Inline Vectorization: Uses warp-level intrinsics and vectorized instructions to process multiple data elements in single operations where feasible.
Bandwidth Reduction
Mixed Precision: Adopts reduced-precision data types (FP16 or TF32) in certain operations, minimizing overall load/store overhead.
Data Compression: Integrates optional compression kernels for frequently accessed tensors, lowering memory bandwidth usage in global memory.
Cache Utilization
Coalesced Loads: Reorders data access to align with GPU memory layout, ensuring that warp accesses are coalesced and fewer L2 cache lines are touched.
Hierarchical Caching: Distributes data across shared memory, L1 cache, and L2 cache based on usage patterns, tailoring caching policies to each layer.
2. DeepSeekEP (Expert Parallelism)
Expert Parallelism focuses on advanced strategies for optimally dividing and orchestrating GPU workloads, especially in the context of AI and HPC pipelines:
Multi-Operator Fusion
Kernel Chaining: Merges consecutive GPU operations (e.g., activation + batch norm) into a single kernel to reduce kernel launch overhead and intermediate writes.
Dataflow Graph Analysis: Uses an internal intermediate representation (IR) to detect possible fusions or inlining opportunities automatically.
Adaptive Workload Partitioning
Thread Block Sizing: Dynamically picks the number of threads per block to match GPU SM occupancy and resource availability, minimizing over- or under-utilization.

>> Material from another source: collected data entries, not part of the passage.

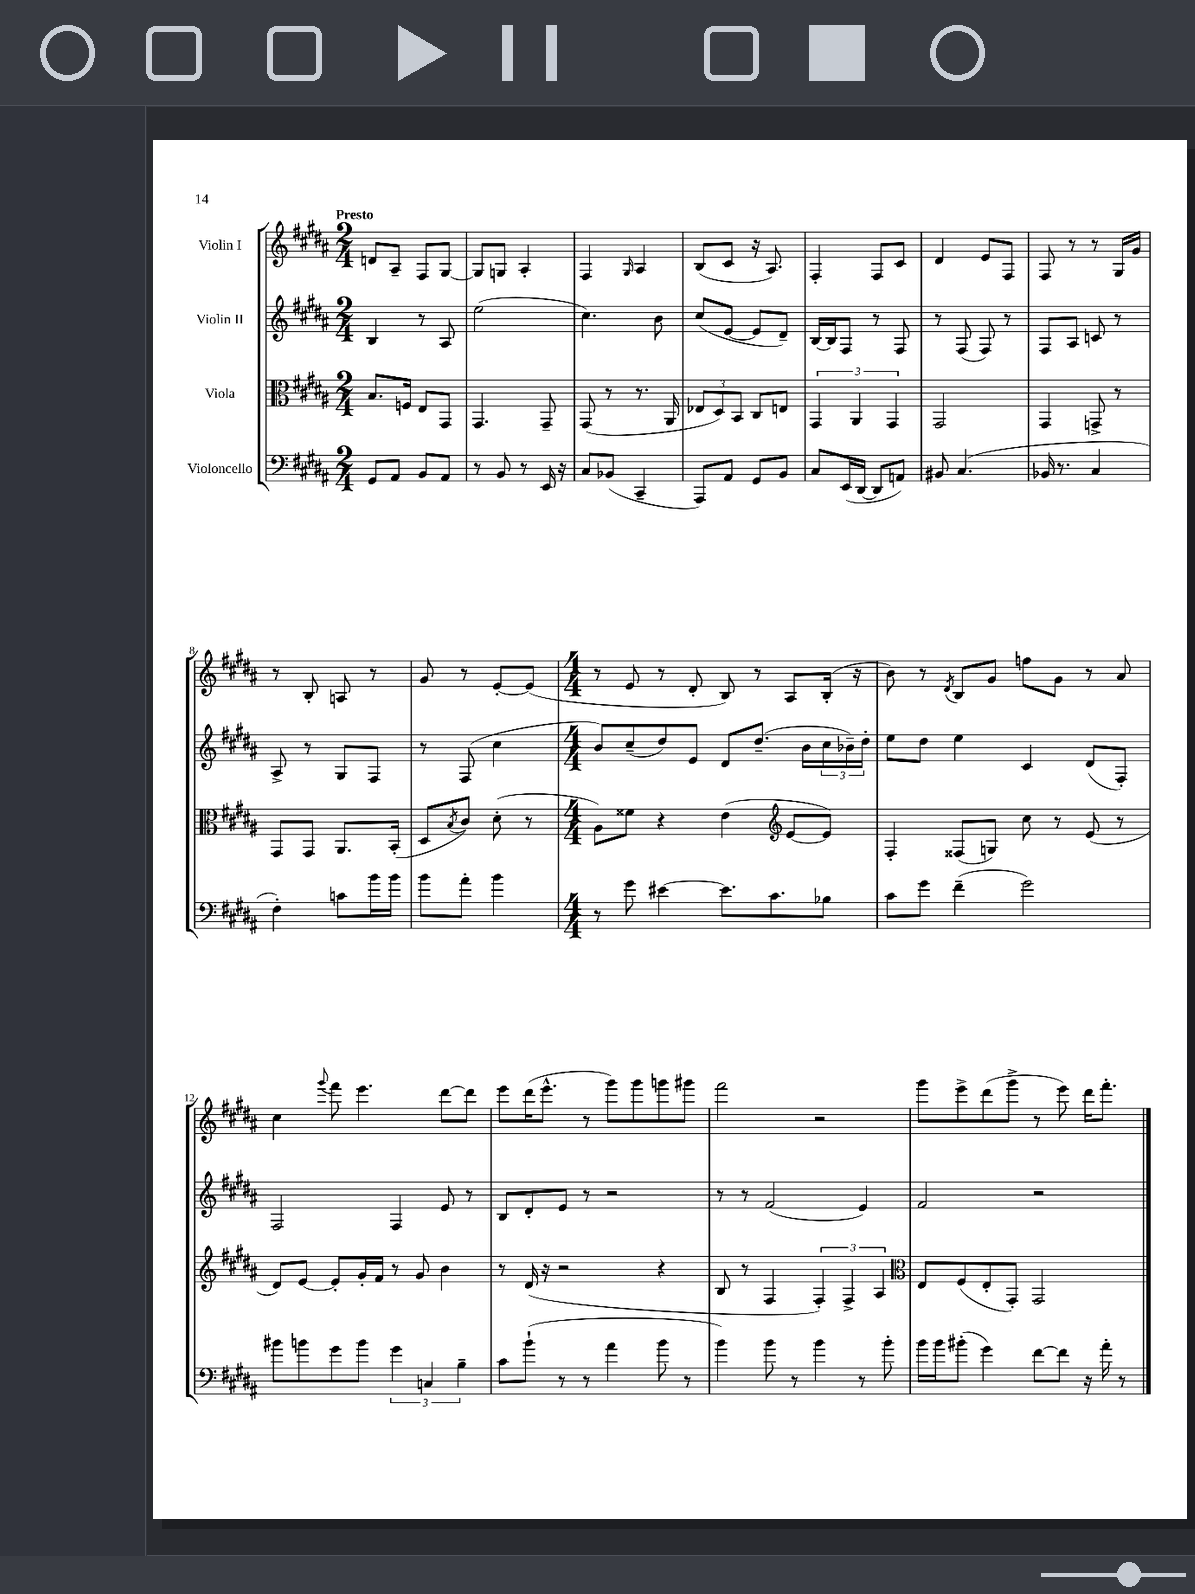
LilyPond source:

<<
\new StaffGroup <<
\new Staff = "s0" \with { instrumentName = "Violin I" } {
    \clef treble \key b \major \numericTimeSignature \time 2/4 \tempo "Presto"
    d'8 ais8-- fis8 gis8~ |
    gis8 g8 ais4-. |
    fis4 \grace { gis16 } ais4 |
    b8( cis'8 r16 ais8.) |
    fis4-. fis8 cis'8 |
    dis'4 e'8 fis8 |
    fis8 r8 r8 gis16 gis'16 |
    r8 b8-. a8 r8 |
    gis'8 r8 e'8~-. e'8( |
    \numericTimeSignature \time 4/4 r8 e'8 r8 dis'8-. b8) r8 ais8 b16-.( r16 |
    b'8) r8 \acciaccatura { dis'8 } b8 gis'8 f''8 gis'8 r8 ais'8 |
    cis''4 \appoggiatura { gis'''8 } fis'''8 e'''4. dis'''8~ dis'''8 |
    e'''8 dis'''16( e'''8.-^ r8 gis'''8) gis'''8 g'''8 gis'''8 |
    fis'''2 r2 |
    gis'''8 e'''8-> dis'''8( gis'''8-> r8 e'''8) dis'''16 fis'''8.-. \bar "|." |
}
\new Staff = "s1" \with { instrumentName = "Violin II" } {
    \clef treble \key b \major \numericTimeSignature \time 2/4
    b4 r8 ais8 |
    e''2( |
    cis''4.) b'8 |
    cis''8( e'8~ e'8 dis'8--) |
    b16~ b16 fis8 r8 fis8 |
    r8 fis8( fis8) r8 |
    fis8 ais8 c'8 r8 |
    ais8-> r8 gis8 fis8 |
    r8 fis8( cis''4 |
    \numericTimeSignature \time 4/4 b'8) cis''8--( dis''8) e'8 dis'8 dis''8.--( b'16 \tuplet 3/2 { cis''16 bes'16--) dis''16-. } |
    e''8 dis''8 e''4 cis'4 dis'8( fis8-.) |
    fis2 fis4 e'8 r8 |
    b8 dis'8-. e'8 r8 r2 |
    r8 r8 fis'2( e'4) |
    fis'2 r2 \bar "|." |
}
\new Staff = "s2" \with { instrumentName = "Viola" } {
    \clef alto \key b \major \numericTimeSignature \time 2/4
    b8. f16 e8 gis,8 |
    gis,4. gis,8-- |
    gis,8( r8 r8. ais,16 |
    \tuplet 3/2 { ees8 dis8) b,8 } cis8 e8 |
    \tuplet 3/2 { gis,4 ais,4 gis,4 } |
    gis,2 |
    gis,4 g,8-> r8 |
    gis,8 gis,8 ais,8. b,16-.( |
    dis8 \acciaccatura { b8 } cis'8) dis'8-.( r8 |
    \numericTimeSignature \time 4/4 ais8) fisis'8 r4 e'4( \clef treble e'8~ e'8) |
    fis4-. fisis8( g8) cis''8 r8 e'8( r8 |
    dis'8) e'8~ e'8-. gis'16-. fis'16 r8 gis'8 b'4 |
    r8 dis'16( r16 r2 r4 |
    b8 r8 fis4 \tuplet 3/2 { fis4-.) fis4-> ais4 } |
    \clef alto e8 fis8( e8-. gis,8-.) gis,2 \bar "|." |
}
\new Staff = "s3" \with { instrumentName = "Violoncello" } {
    \clef bass \key b \major \numericTimeSignature \time 2/4
    gis,8 ais,8 b,8 ais,8 |
    r8 b,8 r8 e,16 r16 |
    cis8 bes,8( cis,4-- |
    ais,,8) ais,8 gis,8 b,8 |
    cis8 e,16( dis,16~ dis,8 a,8) |
    bis,8 cis4.( |
    bes,16 r8. cis4 |
    fis4-.) c'8 b'16 b'16 |
    b'8 ais'8-. b'4 |
    \numericTimeSignature \time 4/4 r8 gis'8 eis'4~ eis'8. cis'8. bes8 |
    cis'8 gis'8 fis'4--( gis'2) |
    bis'8 b'8 gis'8 b'8 \tuplet 3/2 { gis'4 c4 b4-- } |
    cis'8 b'8-!( r8 r8 ais'4 b'8 r8 |
    b'4) b'8 r8 b'4 r8 b'8-. |
    b'16 b'16 bis'8-.( gis'4) fis'8~ fis'8 r16 ais'16-. r8 \bar "|." |
}
>>
>>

Load Balancing: Implements concurrency scheduling methods to ensure that tasks are evenly distributed among GPU resources, improving throughput on diverse workloads.
Tensor Core Utilization
Mixed-Precision MatMul: Maps matrix multiplication operations to specialized Tensor Cores (if available) to accelerate dense linear algebra in AI pipelines.
Partitioning for Throughput: Splits large matrices into sub-blocks sized optimally for Tensor Core performance, maximizing concurrency at the warp level.
Optimized Memory Access
Strided Access Handling: Analyzes patterns with irregular or strided memory accesses (e.g., convolution filters) to minimize warp divergence and cache miss rates.
Prefetch & Async Copy: Uses CUDA’s async copy features to pre-stage data into shared memory, overlapping data transfers with compute to hide latency.
Profiling-Driven Auto-Tuning
Microbenchmarking: Runs small kernels to discover ideal launch configurations (thread block size, shared memory usage) specific to each GPU generation.
Dynamic Re-Configuration: At runtime, DeepSeekEP can adjust or switch kernel implementations in response to changing problem sizes or hardware conditions.
These emerging China AI datacenter operators are similar to so-called neocloud companies in the US, including CoreWeave, Lambda, and Vultr, which manage and rent out access to GPU-based computing clusters.